You could eyeball it, but science says you’d probably underestimate. You could painstakingly weigh each ingredient in that salad or burger or look up items in a smartphone app, but that requires time and attention to detail.
A new laser mapping technology and smartphone app developed by University of Washington electrical engineers called NutriRay3D allows you to point your phone at a plate of food and get an accurate count of the total calories and nutrition.
The team launched a crowdfunding campaign to transform a research device developed for nutritional epidemiologists into a consumer product aimed at nutrition-obsessed athletes, health-conscious eaters or people aiming to shed pounds. (Update: The crowdfunding campaign was temporarily suspended on Jan. 21 to address issues of intellectual property and degree of involvement of team participants.)
“If you’re trying to lose weight, there are a lot of cell phone applications out there but you still have to measure or somehow guesstimate how much you’re eating,” said UW electrical engineering doctoral student Sep Makhsous. “What we’re doing is removing the tedious work people are doing and automating one of biggest roadblocks to accurate calorie counts.”
Using laser-based 3-D reconstruction techniques, the NutriRay3D device can calculate the caloric content of 9,000 different types of food. In initial user studies, it estimated nutritional content with between 87.5 and 91 percent accuracy. Other methods such as paper logs that rely on people self-reporting what they eat have much lower accuracy.
If the crowdfunding campaign is successful, the team aims to bring a consumer product priced between $150 and $200 to market by the end of the year.
A laser accessory that connects to a smartphone projects a grid of dots onto a plate or bowl and precisely calculates the volume of food. From those measurements, the app estimates the nutritional content of a particular slab of steak or a handful of popcorn or a bowl of cereal and milk.
“It creates a 3-D map based on where the dots align, and then you can put them all together to get the actual volume of the food,” said Makhsous. “And estimating these portion sizes is where average people and other calorie counting methods often fall short.”
By crosschecking those measurements against an extensive database of foods, the app calculates the calories, sugars, protein, fats, vitamins and other nutritional content on the plate. The NutriRay3D app can identify basic foods — such as a banana or spaghetti or oatmeal — on its own but allows users to either speak into the phone or manually enter details about more complicated meals.

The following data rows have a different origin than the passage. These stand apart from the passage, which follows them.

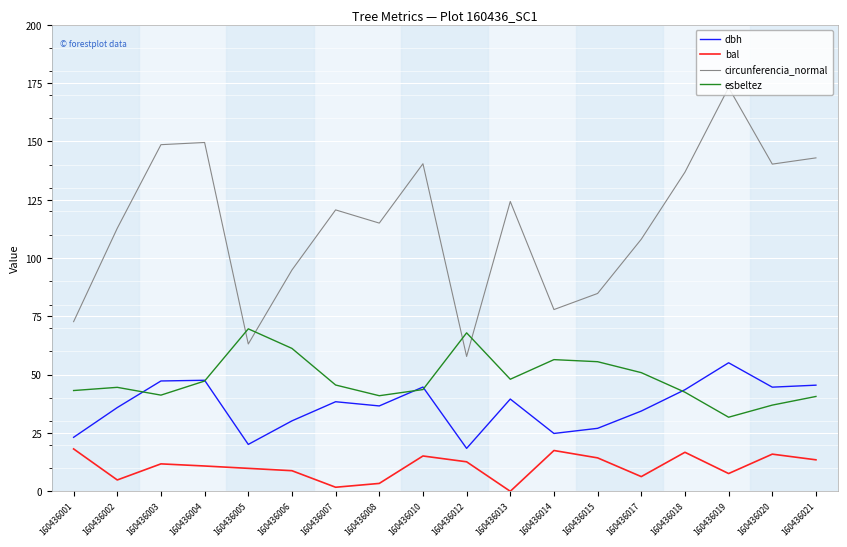

What is the greatest value displayed?

173.1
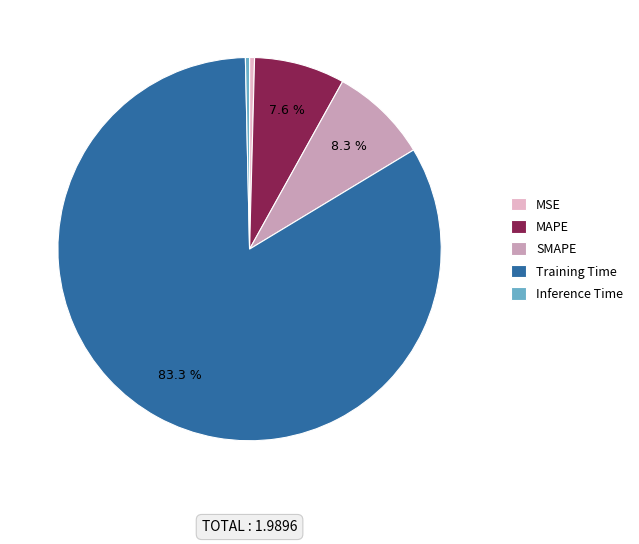

To the nearest percent, what is the average slice percentage?

20%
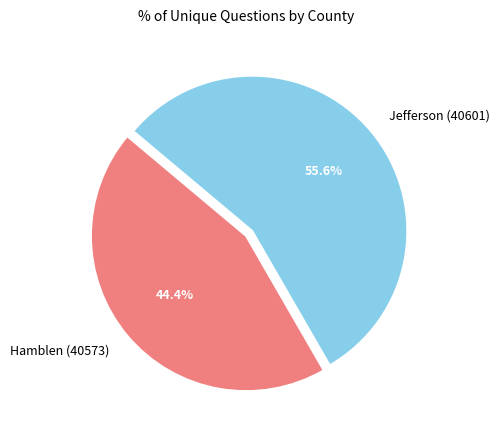

What percentage is the Hamblen (40573) slice, to the nearest percent?

44%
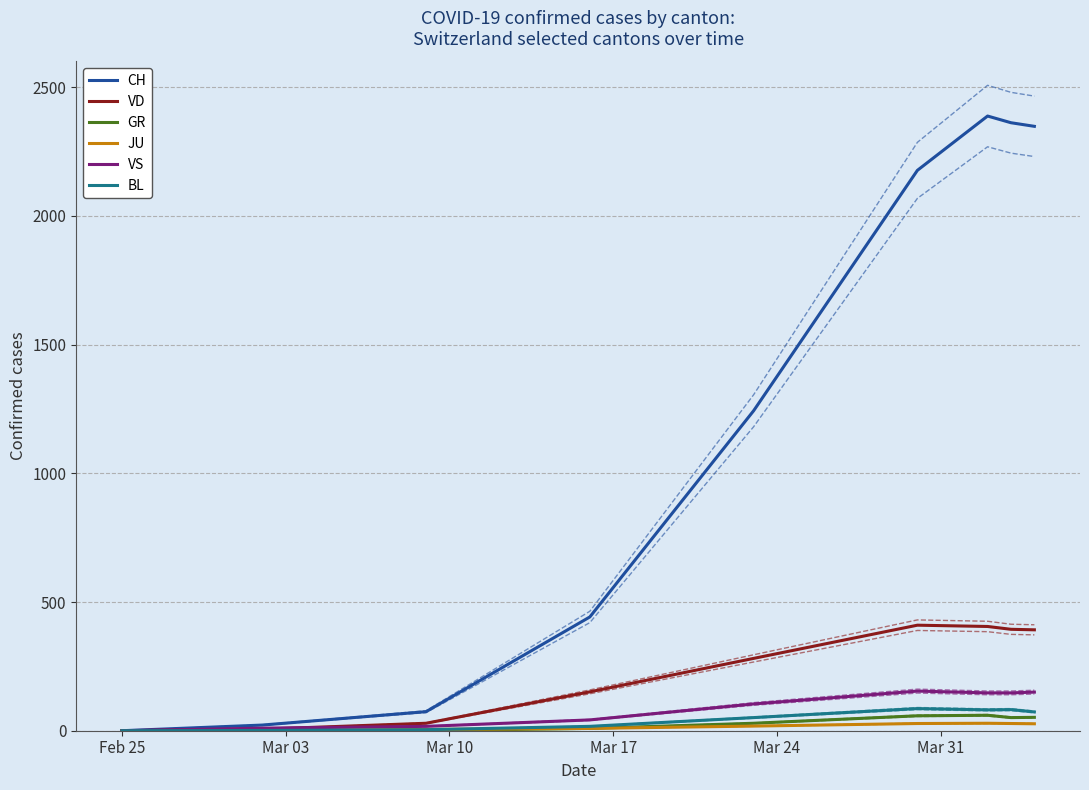

True or false: CH has a value of 96 at Mar 10.

False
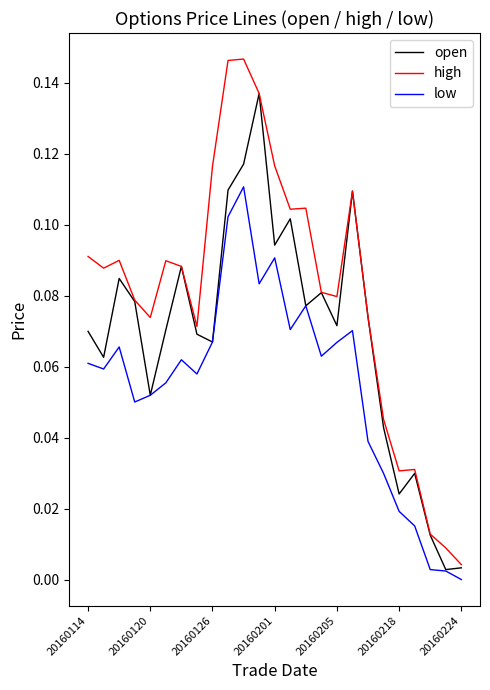

Rank the series by their maximum value, from highest to lowest.

high, open, low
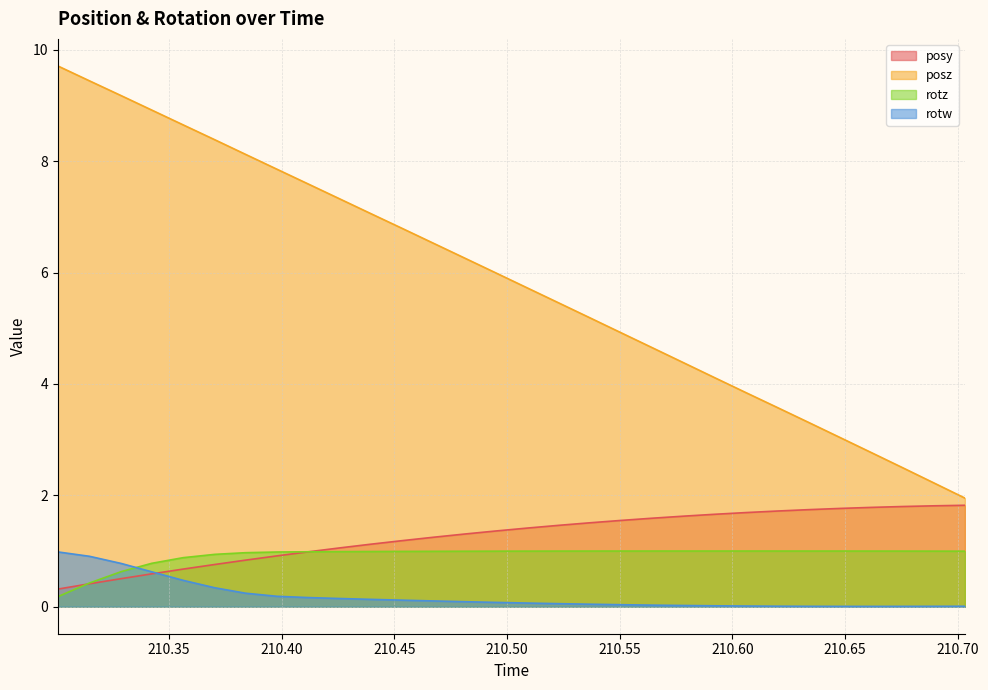

List the labels in order of posz value, largest first.

210.3007, 210.3148, 210.3289, 210.3424, 210.3563, 210.3704, 210.384, 210.3979, 210.4116, 210.4254, 210.4393, 210.4534, 210.4673, 210.4811, 210.4949, 210.5089, 210.5228, 210.5366, 210.5505, 210.5642, 210.5785, 210.592, 210.6058, 210.6198, 210.6337, 210.6478, 210.6615, 210.6757, 210.6897, 210.7032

With that input, the app can differentiate between a piece of grilled salmon with a lighter yogurt hollandaise sauce or a higher-calorie one, or between a peanut butter or soy butter sandwich. It uses standard nutritional information for meals with mixed ingredients, such as lentil soup. For even more accurate estimates, though, users can enter and share detailed recipes for meals they commonly make.

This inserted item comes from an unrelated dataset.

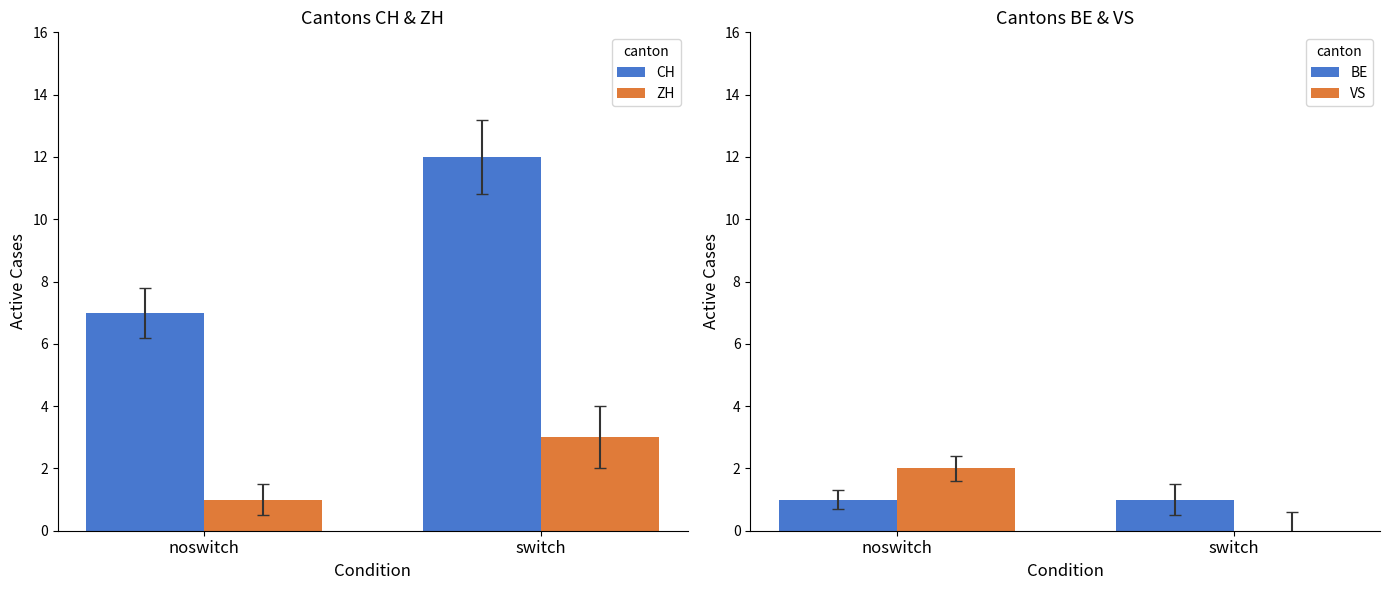

What is the value of the ZH bar at the 2nd from the left?

3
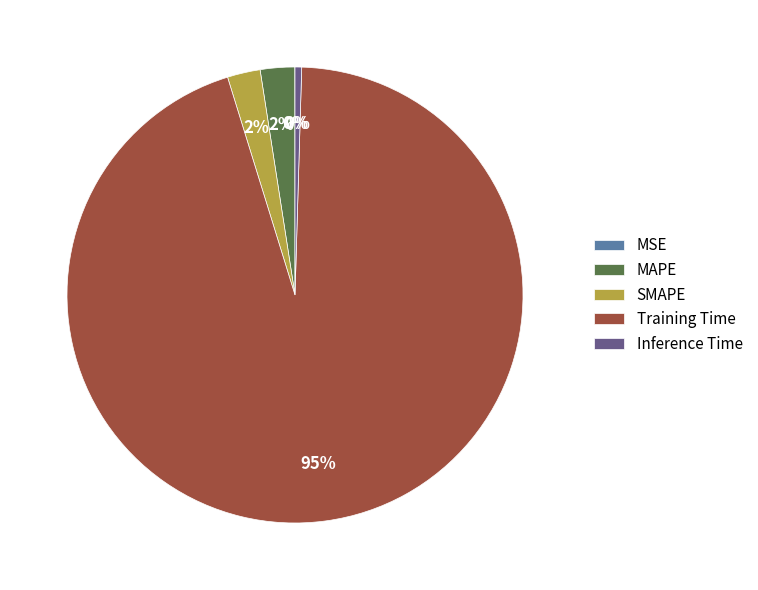

Which category has the biggest portion of the pie?

Training Time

The UW’s laser-based technology was originally developed to assist cancer researchers studying the links between food intake and disease, which required participants in their clinical studies to painstakingly record and track the nutritional content of the food they consumed.
“Traditionally, they gave people a pen and paper and asked them to record everything they ate and fill out detailed questionnaires,” said Alexander Mamishev, a UW electrical engineering professor who oversaw the development of the NutriRay3D device. “But it’s been shown scientifically that people generally aren’t diligent enough or they forget or sometimes they just lie because it’s too much work.”
To help minimize those errors, the research team from the UW Sensors, Energy and Automation Laboratory employed a 3-D mapping technique that’s been used on larger spaces such as a room or a car but that had been difficult on such a small scale as a carrot or cupcake. They also had to account for quirks of certain foods, including calculating the ratio of air to actual food in a bowl of potato chips.
Additional funding will allow the NutriRay3D team, which includes Mamishev and 5 students, to do more extensive user testing, make additional changes to the device based on that feedback and begin the production process.
“Once you start measuring something, it becomes different from a simple observation. In personal fitness, for instance, once people start measuring how many steps or miles they walk, it helps provide important feedback and build in new habits,” said Mamishev. “By turning general, vague estimates about how much people are eating into precise data, we can do the same thing here.”